Le second moyen était plus simple : il consistait à débarrasser, à purger le sol de cette masse de malheureux qui le dévoraient, le ruinaient, sans y trouver de quoi vivre et souvent sans rien payer au propriétaire. Pour opérer ce « nettoyage, » ce clearing, il fallait recourir aux évictions, donner congé aux tenanciers, abattre les chaumières de ceux qui ne voulaient point partir, les empêcher de s’en reconstruire de nouvelles, puis mettre le sol en pâturage et y élever du bétail de choix pour le marché anglais. Une opération de ce genre, the clearing of an estate, avait été exécutée avec un plein succès en Écosse, de 1815 à 1820, sur les immenses domaines de la marquise de Stafford, dans le comté de Sutherland. Les 400,000 hectares qui formaient cet estate, grand comme tout un département, furent débarrassés des 15,000 habitans qui l’occupaient, puis convertis en un pâturage à moutons. M. de Sismondi, rien qu’en racontant les faits, souleva l’indignation des philanthropes d’Europe et d’Amérique ; mais M. de Lavergne est d’avis que les résultats de cette gigantesque éviction ont été favorables à la richesse de la contrée et au bien-être des highlanders. On tenta d’appliquer le même système en Irlande. — On ne réussit pas pour plusieurs raisons. D’abord l’opération, exécutée partiellement par différens propriétaires, ne pouvait être conduite avec autant d’ordre, de suite et d’humanité que l’avait fait M. Loch, l’agent de la marquise de Stafford ; en second lieu, les Irlandais opposèrent plus de résistance que les highlanders. Les whiteboys organisèrent leur tribunal secret, et tuèrent ceux qui ordonnaient les évictions ou qui y prêtaient la main. Enfin la population à expulser était infiniment plus nombreuse qu’en Écosse ; ce n’étaient plus des milliers, mais des millions d’habitans qu’il aurait fallu déplacer. En somme, la situation économique resta la même, il n’y eut que la haine des tenanciers contre les propriétaires qui augmenta. Quelques domaines furent nettoyés[1] ; mais sur la plupart le nombre des pauvres cultivateurs continua de s’accroître, et leur détresse devint plus épouvantable. En 1834, la population s’élevait à 7,943,840 âmes.

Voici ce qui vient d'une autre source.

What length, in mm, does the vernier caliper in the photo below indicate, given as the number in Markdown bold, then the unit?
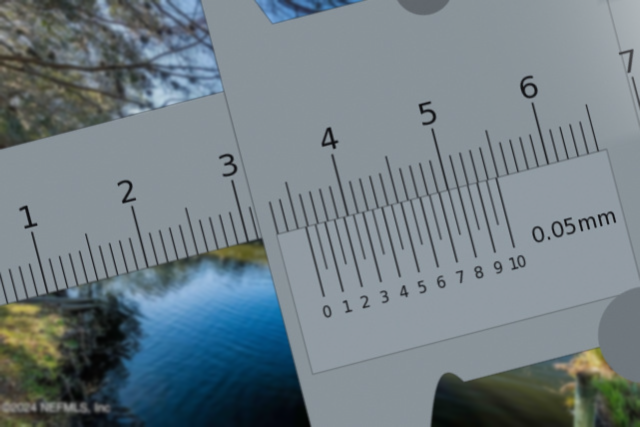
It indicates **35.8** mm
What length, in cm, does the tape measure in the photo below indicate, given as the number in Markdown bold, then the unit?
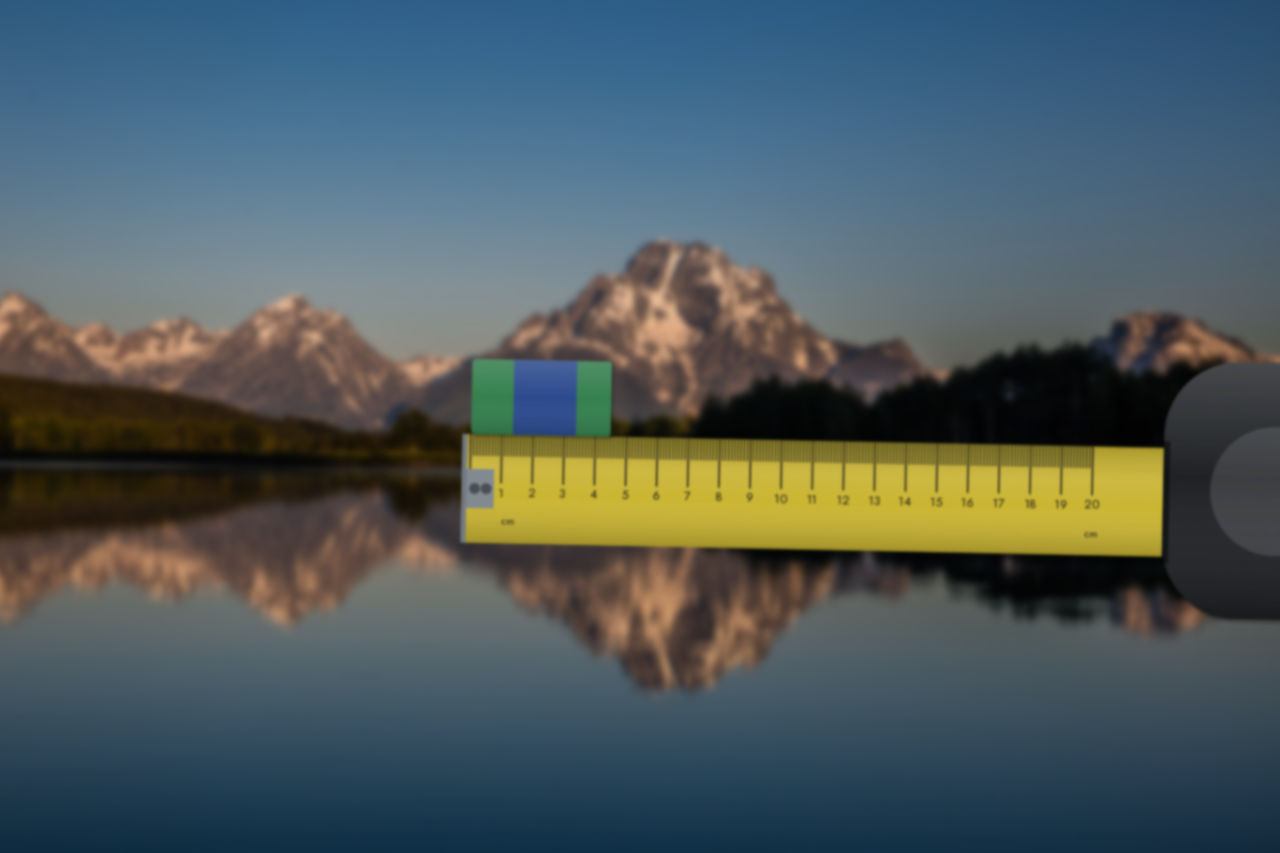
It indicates **4.5** cm
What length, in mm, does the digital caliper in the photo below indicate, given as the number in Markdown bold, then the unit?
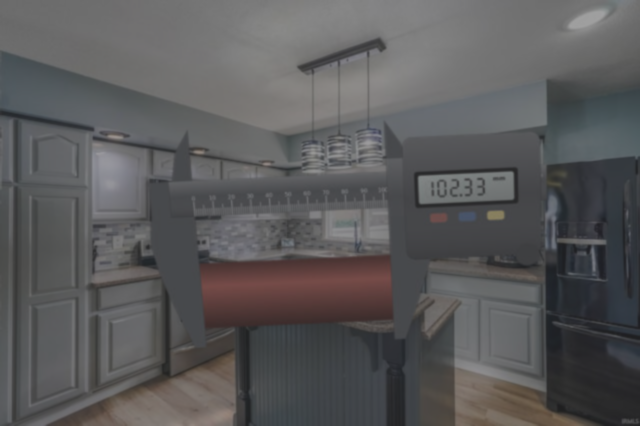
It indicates **102.33** mm
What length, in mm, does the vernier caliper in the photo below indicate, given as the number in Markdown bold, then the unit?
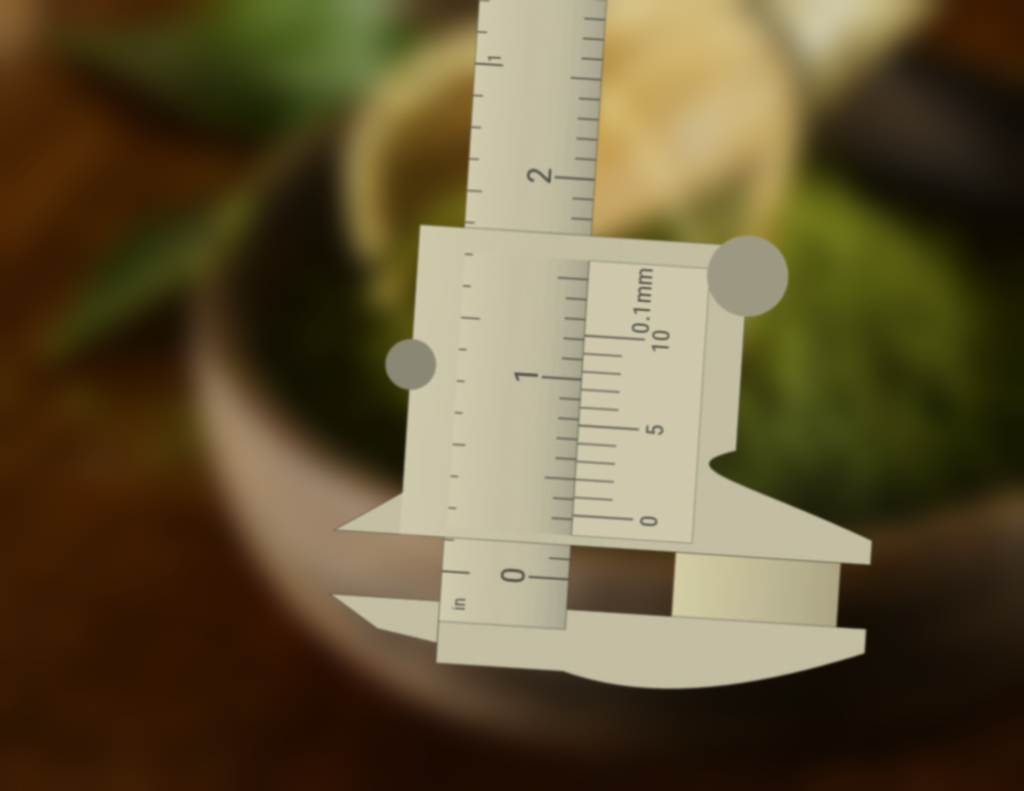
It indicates **3.2** mm
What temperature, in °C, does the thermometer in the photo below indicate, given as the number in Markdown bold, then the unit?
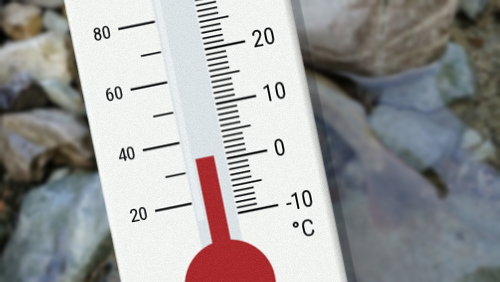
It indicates **1** °C
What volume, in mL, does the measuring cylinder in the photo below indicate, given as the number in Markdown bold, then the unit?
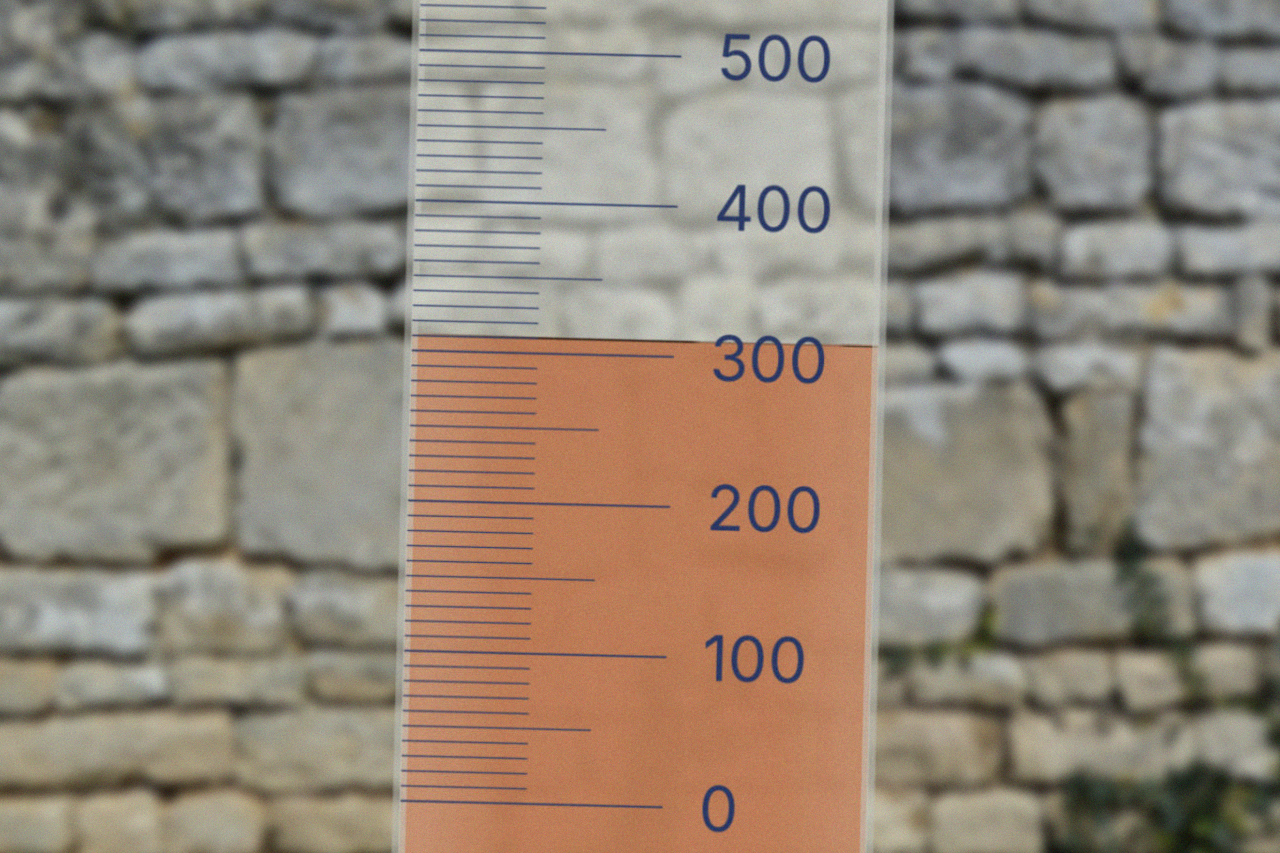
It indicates **310** mL
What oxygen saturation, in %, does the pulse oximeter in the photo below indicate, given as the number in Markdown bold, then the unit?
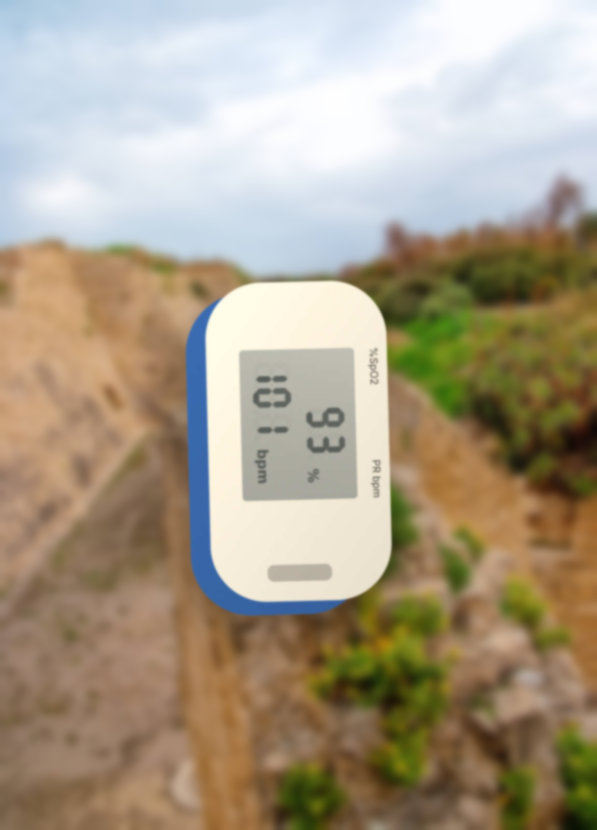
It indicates **93** %
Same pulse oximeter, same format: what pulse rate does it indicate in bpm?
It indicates **101** bpm
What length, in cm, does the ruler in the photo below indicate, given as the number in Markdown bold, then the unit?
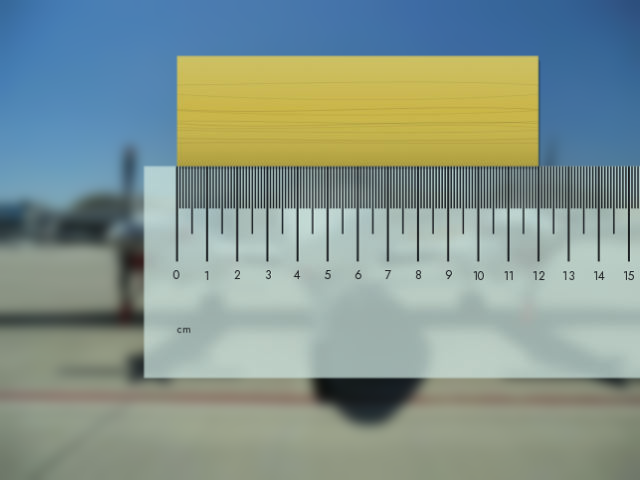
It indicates **12** cm
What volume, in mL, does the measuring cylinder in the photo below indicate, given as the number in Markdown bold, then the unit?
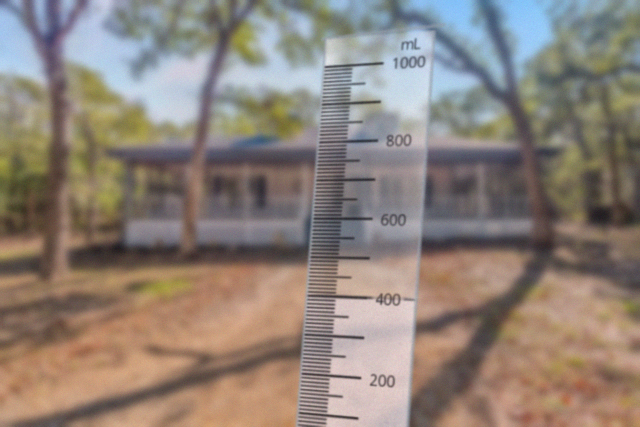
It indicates **400** mL
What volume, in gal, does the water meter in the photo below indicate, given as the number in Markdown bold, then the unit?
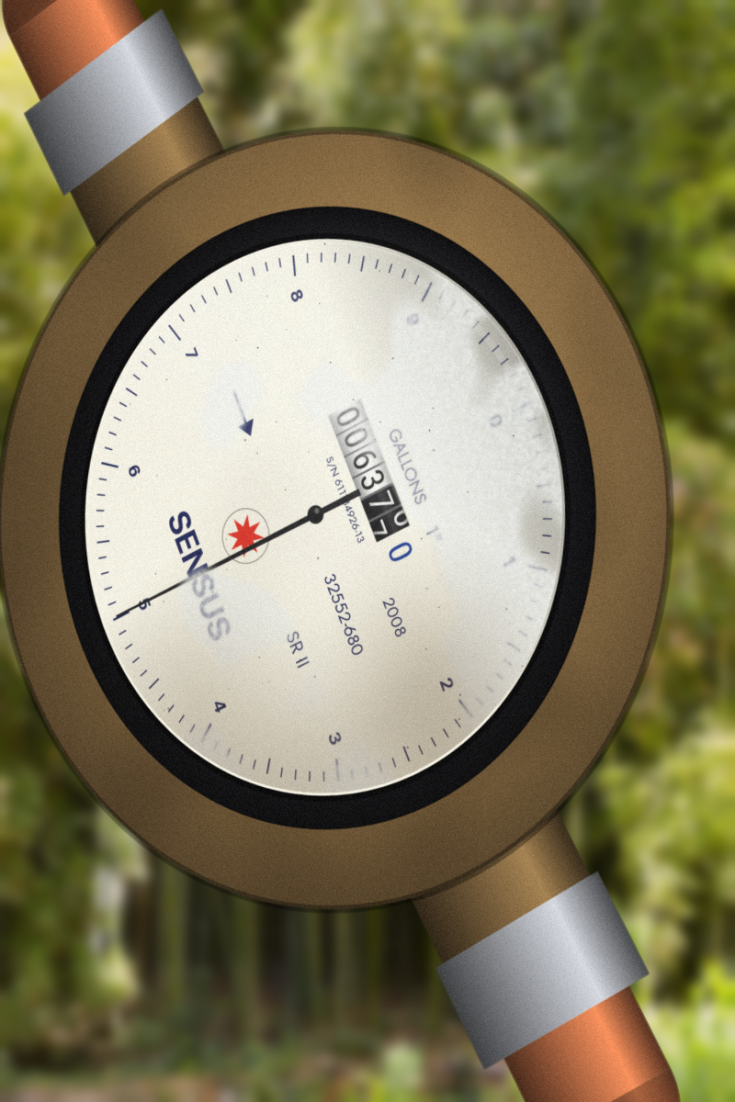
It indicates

  1. Voici un exemple de ces clearances. Le marquis de Sligo possédait dans le comté de Mayo un énorme estate, qui s’étendait depuis Wesport jusqu’aux frontières du comté de Galway, sur une longueur de 12 lieues. Il en loua une partie, environ 5 lieues carrées, au capitaine Houston au prix de 45 centimes l’acre. Le capitaine parvint à débarrasser le district de tous les petits fermiers qui s’y trouvaient, et il le transforma en un immense pâturage où il élève des moutons et des bêtes à cornes de race écossaise, surveillés par des bergers écossais. On n’a jamais essayé de tuer M. Houston, mais plusieurs des Écossais qu’il emploie ont été tués ou blessés à coups de fusil.